== Segment start ==
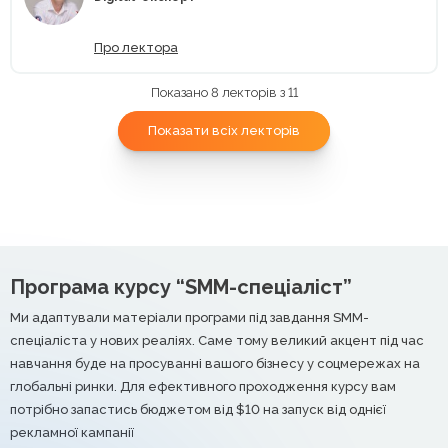
Про лектора
Показано 8 лекторів з 11
Показати всіх лекторів
Програма курсу “SMM-спеціаліст”
Ми адаптували матеріали програми під завдання SMM-
спеціаліста у нових реаліях. Саме тому великий акцент під час
навчання буде на просуванні вашого бізнесу у соцмережах на
глобальні ринки. Для ефективного проходження курсу вам
потрібно запастись бюджетом від $10 на запуск від однієї
рекламної кампанії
== Segment end ==
# EXERCISE DESCRIPTION:
Turn the lines of text read from the items above into a JSON list of strings, one string per line, with blank lines dropped. Leave the pictures out of the answer.

# ANSWER TO THE EXERCISE:
[
  "Про лектора",
  "Показано 8 лекторів з 11",
  "Показати всіх лекторів",
  "Програма курсу “SMM-спеціаліст”",
  "Ми адаптували матеріали програми під завдання SMM-",
  "спеціаліста у нових реаліях. Саме тому великий акцент під час",
  "навчання буде на просуванні вашого бізнесу у соцмережах на",
  "глобальні ринки. Для ефективного проходження курсу вам",
  "потрібно запастись бюджетом від $10 на запуск від однієї",
  "рекламної кампанії"
]